A couple of weeks ago I was privileged to be able to go back to Geraldton to conduct a wedding. It was a small private affair but I was struck again by those beautiful words in the traditional vows, “from this day forward, for better, for worse, for richer or poorer, in sickness and in health, till death us do part.” It’s about commitment to a relationship. It’s about today and every day from now on being different to yesterday. It is about covenant.
I was talking to someone soon after that about where I thought the church was headed. I said that wherever we were headed, we needed to have “a different future” and that it needed to be “from this day forward”. There is little doubt in anyone’s mind that as church we are no longer what we used to be. We are unsure about the focus of our calling, we are uncertain about where we are going and we are doing the things that every troubled relationship ends up doing. We are going through the motions of love, longing for a recovery of the romance of yesteryear and counting the pennies to make sure we have enough to last out our days. “For better” is gone, “in health” is out of the question and in the “richer or poorer” bit we just want the books to balance.
Initially the Church was founded as a company of people who walked with Jesus. It moved forward as inter-connected groups who broke bread together, praising God and enjoying the favour of the people. They were one in heart and mind as they shared their possessions, and there was not a needy person among them as they testified to the resurrection of the Lord Jesus. But then they became organised. They created management structures and dressed their leaders in different clothing. The leaders took over doing the stuff and controlling the way things are done.

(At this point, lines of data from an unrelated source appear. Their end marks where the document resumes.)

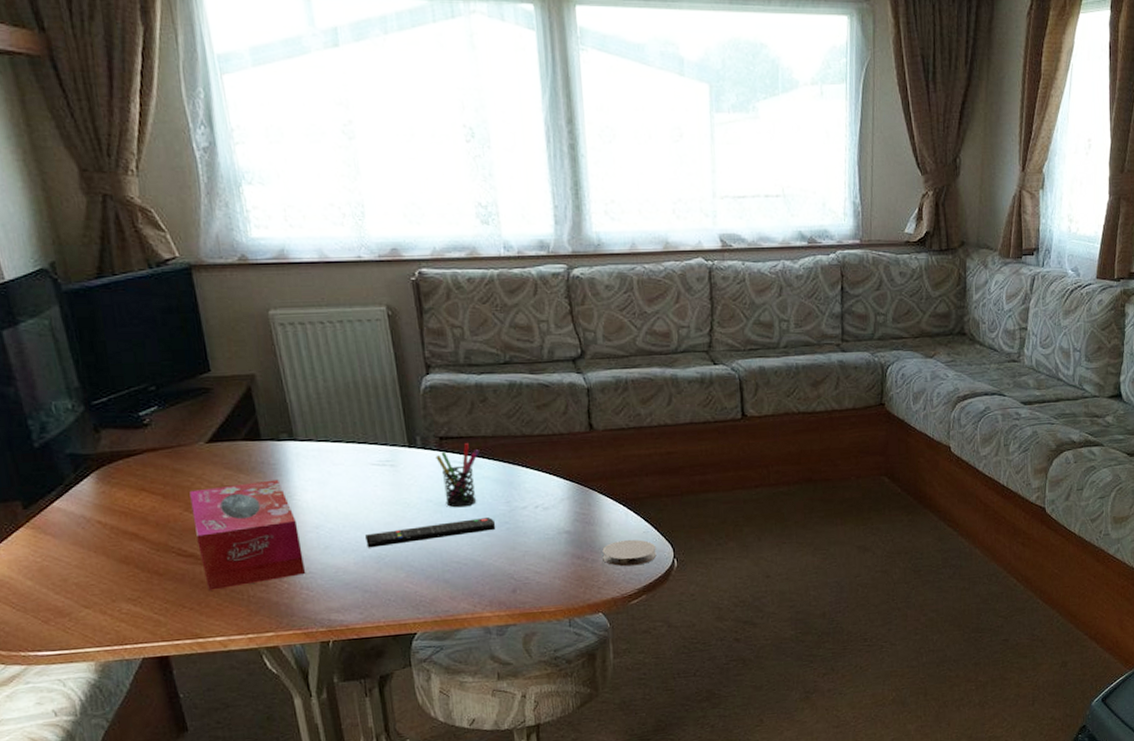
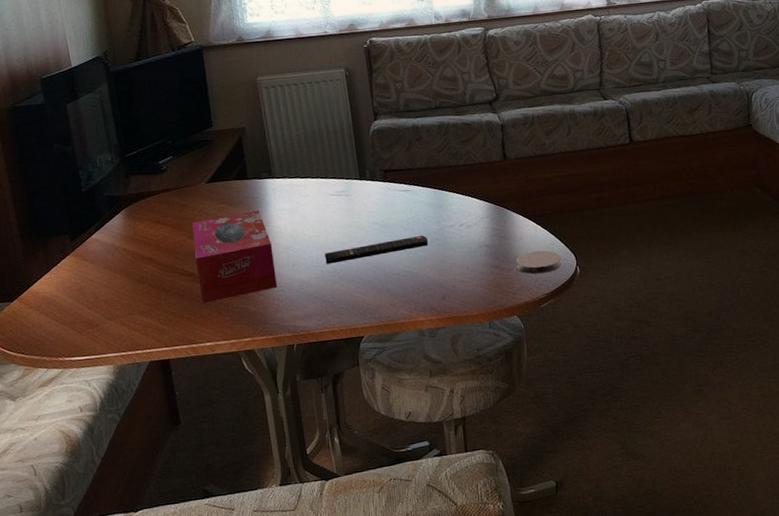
pen holder: present [436,443,479,508] -> none [381,174,415,228]

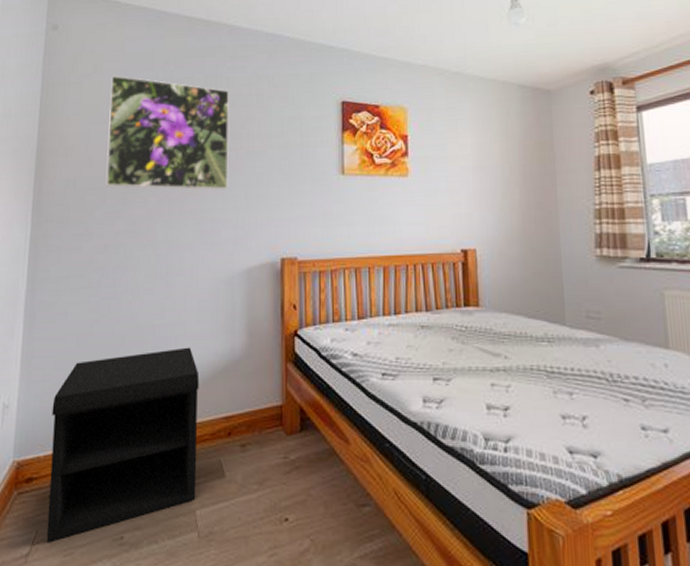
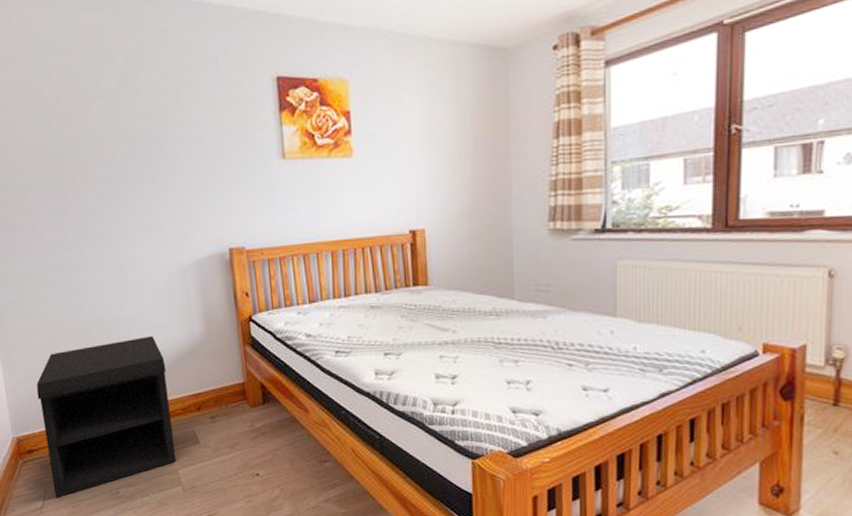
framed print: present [105,75,229,191] -> none [27,62,168,186]

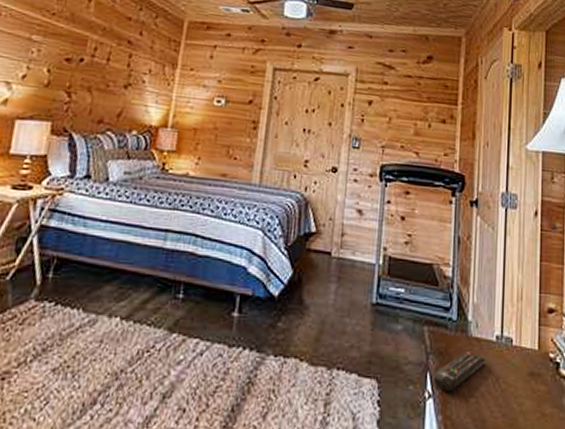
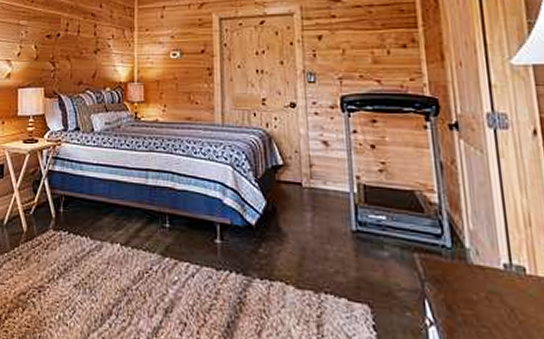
remote control: present [433,350,486,392] -> none [433,278,495,321]

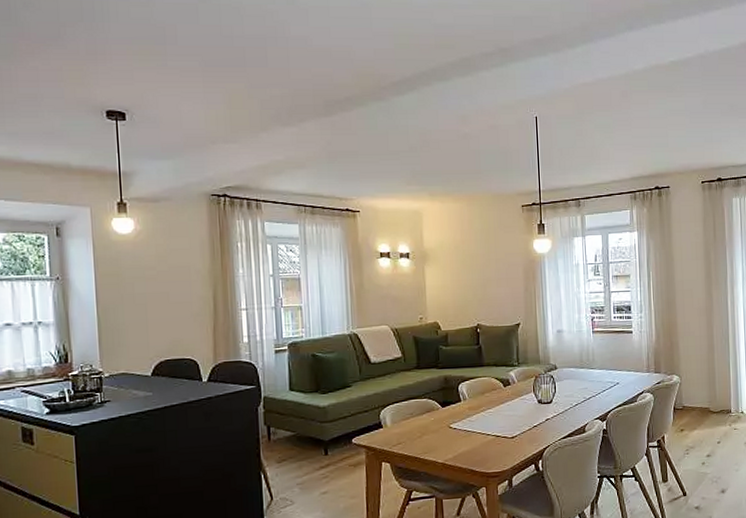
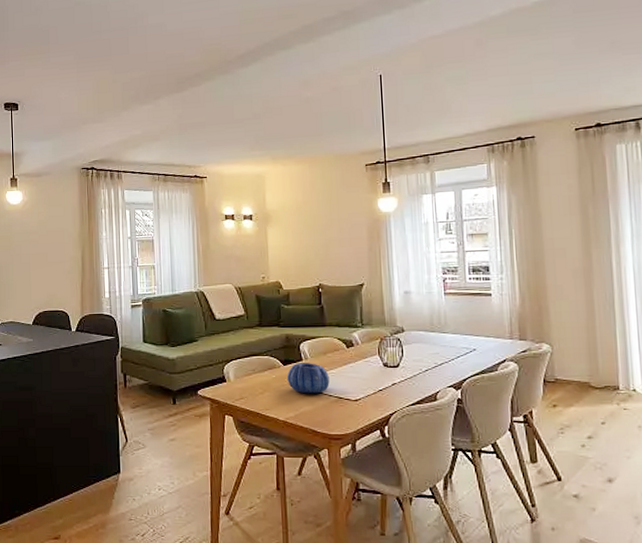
decorative bowl: none [446,403,487,435] -> present [287,362,330,394]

The people initially were happy. But times changed, the people realised that they could do things by themselves in all kinds of areas of their work. They could take the initiative and they could make new discoveries (This goes all the way back to Galileo!). Initially they were happy to be led in their spiritual lives but then found that it was boring and unfulfilling and they began to leave the church and subsequent generations grew up without knowledge of the faith.
I have four pictures on the wall in my office – they are the four congregations in which I have served, two in South Africa and two in Western Australia. They remind me that the church is about the people who gather together week after week to worship God, to bear witness to their faith and to serve the world in His name. It is easy to forget this: we can become caught up in bureaucracy, in the system and in our all-so-important committees. And the Church has done exactly that, in most denominations and in virtually every place!
Our different future is not to become congregation-based, but to recognise that the heart of the church is the people who meet in congregations to worship God. Everything else about the church exists to serve them and to help them be more effective and influential where they are. We need to be committed to this with all our resources. We will, I believe need significantly stronger lay leadership as well as ministers who are trained to resource several lay-led communities out of regional centres. We must create a renewed enthusiasm for the gospel in all its meanings as good news for this world and the next. We have an attractive gospel but we have allowed it to become dusty.
On Sunday, in one of our smallest congregations, I heard a message about God’s vision: that it is big and full of adventure. Sometimes, the preacher said, we think we know what that mission is and we want to keep on going to Bithynia (Acts 16:7) but God wants us in Macedonia. The question that struck me was this, “Who is the Macedonian that is calling out to you?” Paul and his party changed plans and they headed into another direction and from that day forward, the church had a completely different future.
Over the next while, I plan to share with you about plans I believe we should think about changing and about new directions we should be taking. Watch this space.